What instructions do YOU give your employees when they are asked to decrypt or provide devices that contain sensitive corporate data? Does providing such data to a border patrol officer or a highway cop constitute a “breach” of such data under data breach disclosure laws (probably not, as it’s not “unauthorized.”)
The real problem here is volume and sensitivity. A laptop, tablet or smartphone isn’t a briefcase. As the Supreme Court noted when it required warrants to search cell phones “incident to a lawful arrest,”
… a cell phone collects in one place many distinct types of information—an address, a note, a prescription, a bank statement, a video—that reveal much more in combination than any isolated record. Second, a cell phone’s capacity allows even just one type of information to convey far more than previously possible.
The sum of an individual’s private life can be reconstructed through a thousand photographs labeled with dates, locations, and descriptions; the same cannot be said of a photograph or two of loved ones tucked into a wallet. Third, the data on a phone can date back to the purchase of the phone, or even earlier. A person might carry in his pocket a slip of paper reminding him to call Mr. Jones; he would not carry a record of all his communications with Mr.
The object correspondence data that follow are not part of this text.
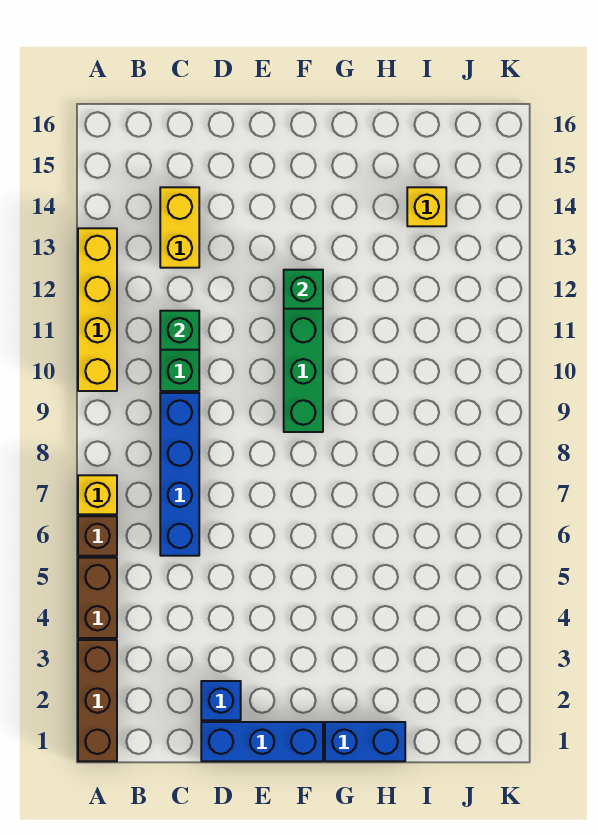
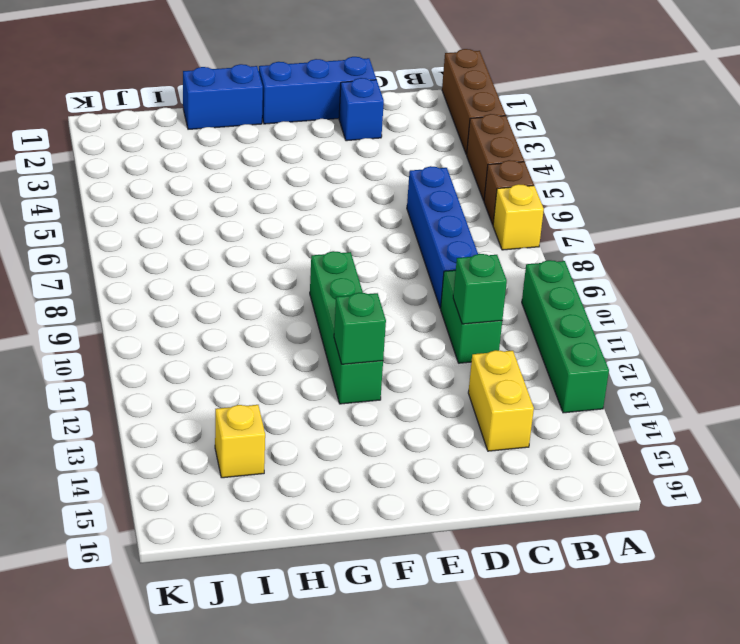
yellow 1x4 brick [78,228,117,391] -> green 1x4 brick [522,260,609,413]

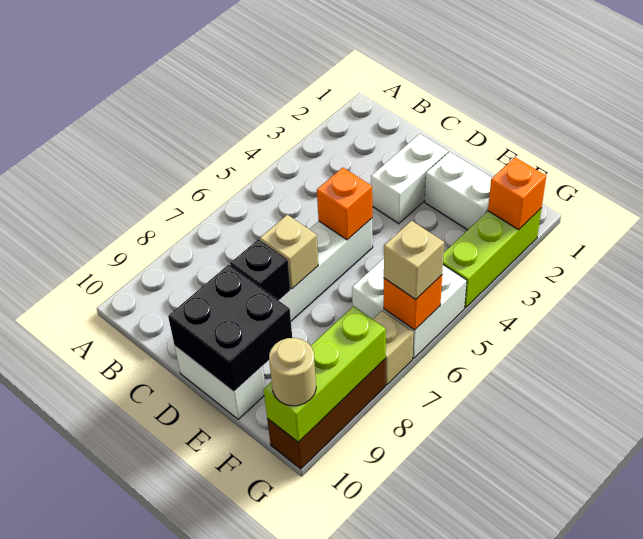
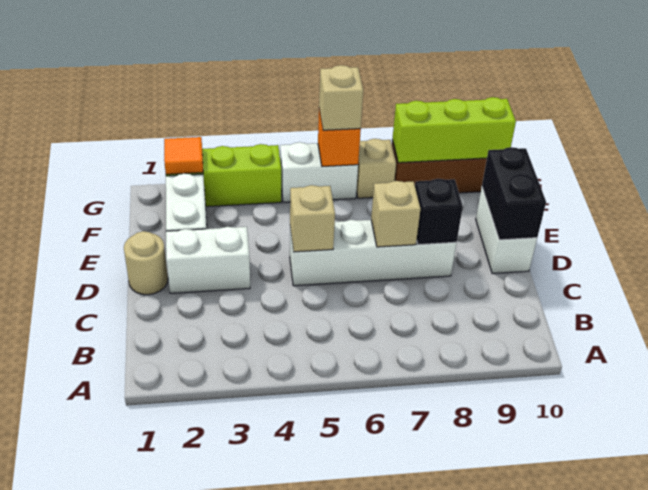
orange 1x1 brick [317,168,372,240] -> tan 1x1 brick [290,185,335,252]
black 2x2 brick [168,265,292,392] -> black 1x2 brick [482,147,546,240]
white 2x2 brick [352,258,467,359] -> white 1x2 brick [280,142,358,202]
orange 1x1 brick [488,157,546,230] -> orange 1x1 tile [164,137,203,174]
tan 1x1 round brick [269,338,316,406] -> tan 1x1 round brick moved to [124,231,168,295]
Jones for the past several months, as would routinely be kept on a phone.
… Prior to the digital age, people did not typically carry a cache of sensitive personal information with them as they went about their day. Now it is the person who is not carrying a cell phone, with all that it contains, who is the exception. … A decade ago police officers searching an arrestee might have occasionally stumbled across a highly personal item such as a diary. … Today, by contrast, it is no exaggeration to say that many of the more than 90% of American adults who own a cell phone keep on their person a digital record of nearly every aspect of their lives—from the mundane to the intimate.
Not just intimate information, but sensitive corporate information. Best advice, if an employee is detained at the border and asked to decrypt a device (or provide a password to a device) containing sensitive personal information, have the employee provide the phone number of the security officer or someone in the General Counsel’s office. Cause you really don’t want to be woken up at 4AM!